Key cultural figures have petitioned the Italian government for enormous cruise ships to be banned from the picturesque lagoon in Venice.
“We write to appeal for your active support … in safeguarding the city of Venice and its Lagoon,” the 21 signatories said in a letter published Thursday, addressed to Italy’s Prime Minister Mario Monti.
“Public opinion throughout the world regards the protection of Venice as a matter of extreme concern,” it said, stressing that decisions taken “often run contrary to the simplest criteria of prudent foresightedness and common sense.”

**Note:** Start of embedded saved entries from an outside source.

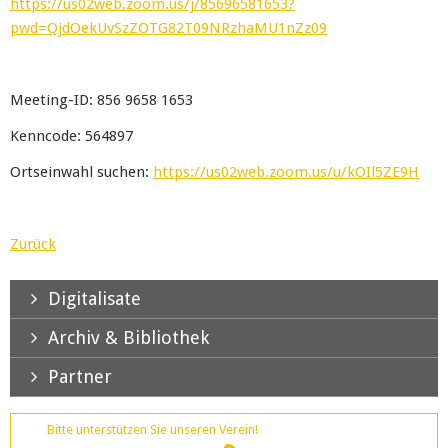
https://us02web.zoom.us/j/85696581653?
pwd=QjdOekUvSzZOTG82T09NRzhaMU1nZz09
Meeting-ID: 856 9658 1653
Kenncode: 564897
Ortseinwahl suchen:
https://us02web.zoom.us/u/kOIl5ZE9H
Zurück
Digitalisate
Archiv & Bibliothek
Partner
Bitte unterstützen Sie unseren Verein!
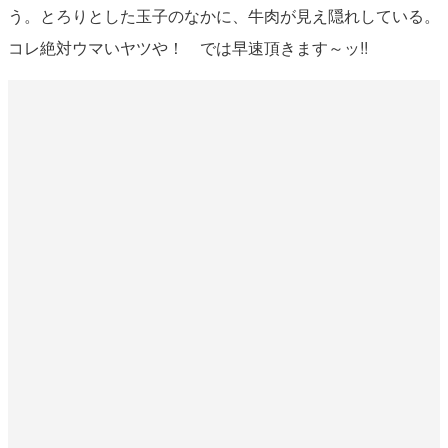
う。とろりとした玉子のなかに、牛肉が見え隠れしている。
コレ絶対ウマいヤツや！ では早速頂きます～ッ!!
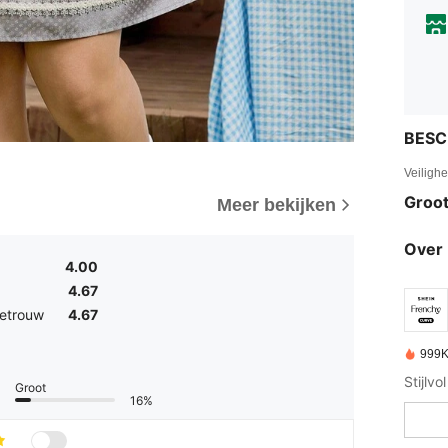
BESC
Veiligh
Groot
Meer bekijken
Over 
4.00
4.67
etrouw
4.67
999K
Stijlv
Groot
16%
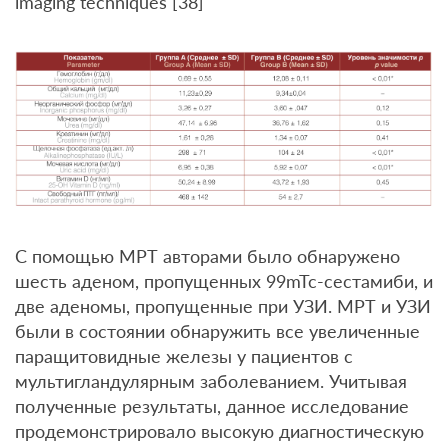
imaging techniques [38]
С помощью МРТ авторами было обнаружено
шесть аденом, пропущенных 99mTc-сестамиби, и
две аденомы, пропущенные при УЗИ. МРТ и УЗИ
были в состоянии обнаружить все увеличенные
паращитовидные железы у пациентов c
мультигландулярным заболеванием. Учитывая
полученные результаты, данное исследование
продемонстрировало высокую диагностическую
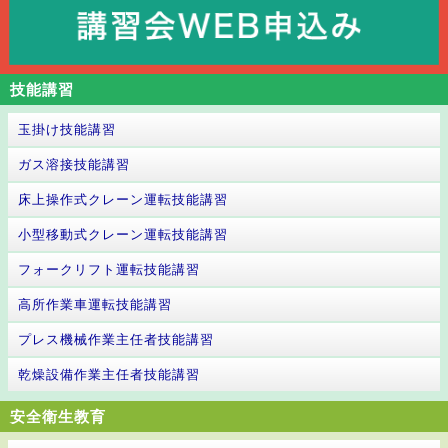
技能講習
玉掛け技能講習
ガス溶接技能講習
床上操作式クレーン運転技能講習
小型移動式クレーン運転技能講習
フォークリフト運転技能講習
高所作業車運転技能講習
プレス機械作業主任者技能講習
乾燥設備作業主任者技能講習
安全衛生教育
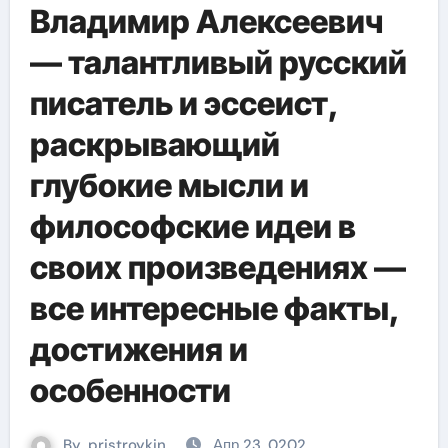
Владимир Алексеевич
— талантливый русский
писатель и эссеист,
раскрывающий
глубокие мысли и
философские идеи в
своих произведениях —
все интересные факты,
достижения и
особенности
By
pristroykin_
Апр 23, 0202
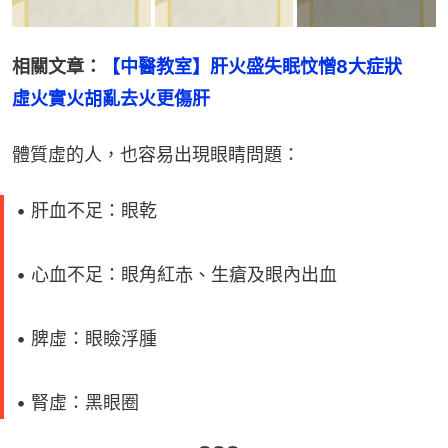
相關文章：
【中醫教室】肝火盛失眠忟憎8大症狀　
虛火實火胡亂去火更傷肝
體質虛的人，也容易出現眼睛問題：
• 肝血不足：眼乾
• 心血不足：眼角紅赤、生瘡及眼內出血
• 脾虛：眼瞼浮腫
• 腎虛：黑眼圈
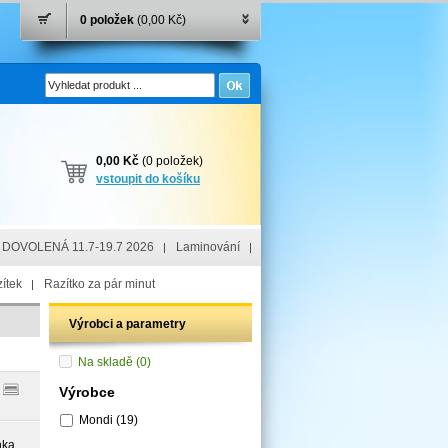
0 položek
(0,00 Kč)
0,00 Kč
(0 položek)
vstoupit do košíku
DOVOLENÁ 11.7-19.7 2026
Laminování
ítek
Razítko za pár minut
Výrobci a parametry
Na skladě
(0)
Výrobce
Mondi
(19)
nka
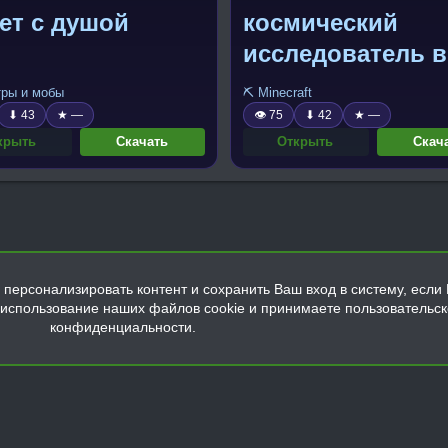
ет с душой
космический
исследователь в
скафандре
тры и мобы
⛏️ Minecraft
⬇ 43
★ —
👁 75
⬇ 42
★ —
крыть
Скачать
Открыть
Скач
персонализировать контент и сохранить Ваш вход в систему, если 
а использование наших файлов cookie и принимаете пользовательс
конфиденциальности.
Обратная связь
Условия и правила
Политика конфиденциальнос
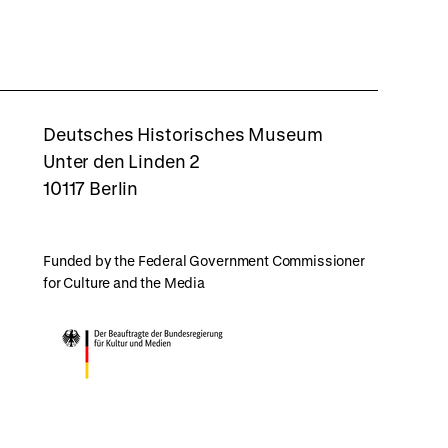
to
top
rboxd
Deutsches Historisches Museum
Unter den Linden 2
10117 Berlin
Funded by the Federal Government Commissioner
for Culture and the Media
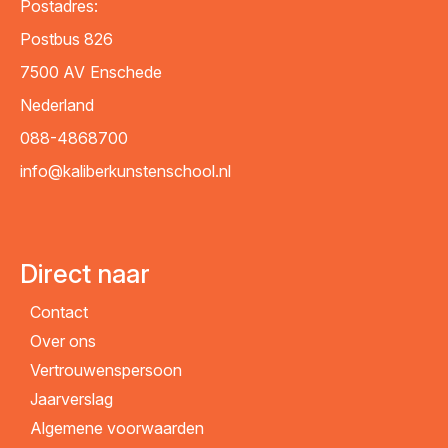
Postadres:
Postbus 826
7500 AV
Enschede
Nederland
088-4868700
info@kaliberkunstenschool.nl
Direct naar
Contact
Over ons
Vertrouwenspersoon
Jaarverslag
Algemene voorwaarden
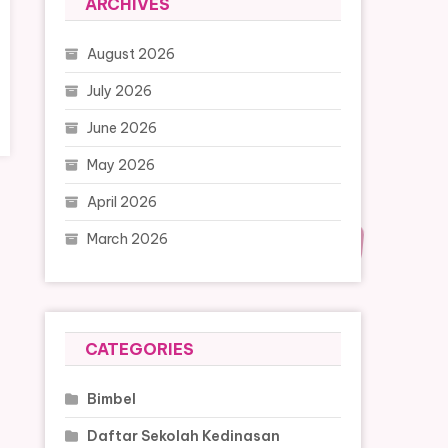
ARCHIVES
August 2026
July 2026
June 2026
May 2026
April 2026
March 2026
CATEGORIES
Bimbel
Daftar Sekolah Kedinasan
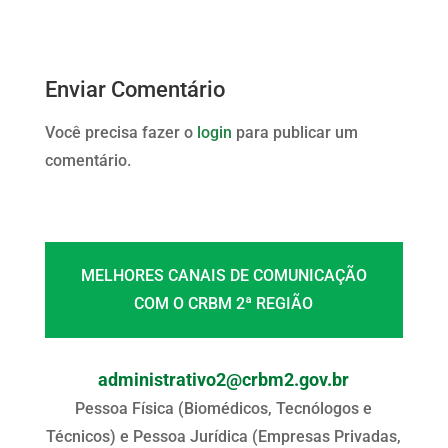
Enviar Comentário
Você precisa fazer o
login
para publicar um
comentário.
MELHORES CANAIS DE COMUNICAÇÃO
COM O CRBM 2ª REGIÃO
administrativo2@crbm2.gov.br
Pessoa Física (Biomédicos, Tecnólogos e
Técnicos) e Pessoa Jurídica (Empresas Privadas,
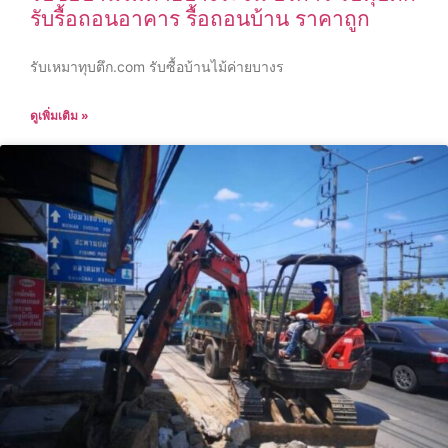
รับรื้อถอนอาคาร รื้อถอนบ้าน ราคาถูก
รับเหมาทุบตึก.com รับซื้อบ้านไม้ค่ายบางร
ดูเพิ่มเติม »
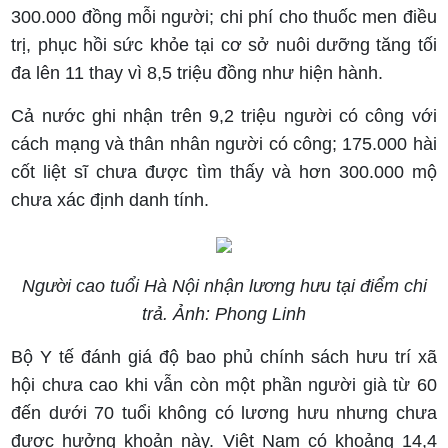
300.000 đồng mỗi người; chi phí cho thuốc men điều
trị, phục hồi sức khỏe tại cơ sở nuôi dưỡng tăng tối
đa lên 11 thay vì 8,5 triệu đồng như hiện hành.
Cả nước ghi nhận trên 9,2 triệu người có công với
cách mạng và thân nhân người có công; 175.000 hài
cốt liệt sĩ chưa được tìm thấy và hơn 300.000 mộ
chưa xác định danh tính.
Người cao tuổi Hà Nội nhận lương hưu tại điểm chi
trả. Ảnh: Phong Linh
Bộ Y tế đánh giá độ bao phủ chính sách hưu trí xã
hội chưa cao khi vẫn còn một phần người già từ 60
đến dưới 70 tuổi không có lương hưu nhưng chưa
được hưởng khoản này. Việt Nam có khoảng 14,4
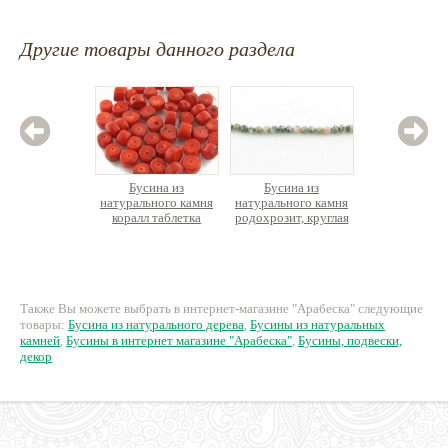
Другие товары данного раздела
Бусина из
Бусина из
Бус
натурального камня
натурального камня
натурал
коралл таблетка
родохрозит, круглая
говлит
отв.поперек
граненая, нить около
кахолон
39см
47 руб.
360 руб.
4
Также Вы можете выбрать в интернет-магазине "Арабеска" следующие
товары:
Бусина из натурального дерева
,
Бусины из натуральных
камней
,
Бусины в интернет магазине "Арабеска"
,
Бусины, подвески,
декор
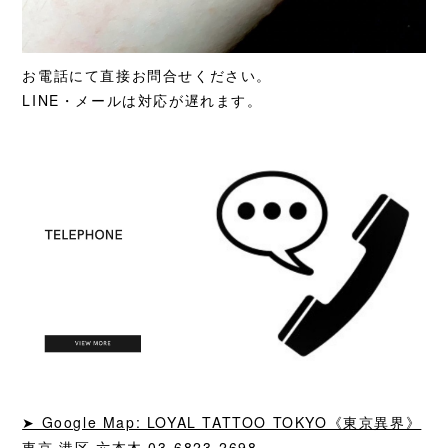
お電話にて直接お問合せください。
LINE・メールは対応が遅れます。
➤ Google Map: LOYAL TATTOO TOKYO《東京異界》
東京 港区 六本木 03-6823-2698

The petition, signed among others by Pierre Rosenberg — a former director of the Louvre museum — and American crime fiction author Donna Leon, warned the ships could cause serious damage to the environment and Venices heritage.
The letter slams “the increasing, invasive and uncontrolled presence of enormous cruise liners in the Lagoon, even in the immediate vicinity of the uniquely important buildings and sites around St. Marks Basilica.”
The signatories said they were “surprised and shocked” that a restriction imposed in March which banned ships of over 40,000 tons — only a little smaller than the Titanic — from entering St. Marks Basin had been suspended.
The ban on cruise ships sailing too close to the coast in Venice and in nature reserves was imposed after the shipwreck of the Costa Concordia luxury liner off Giglio island in January, notably to protect the environment.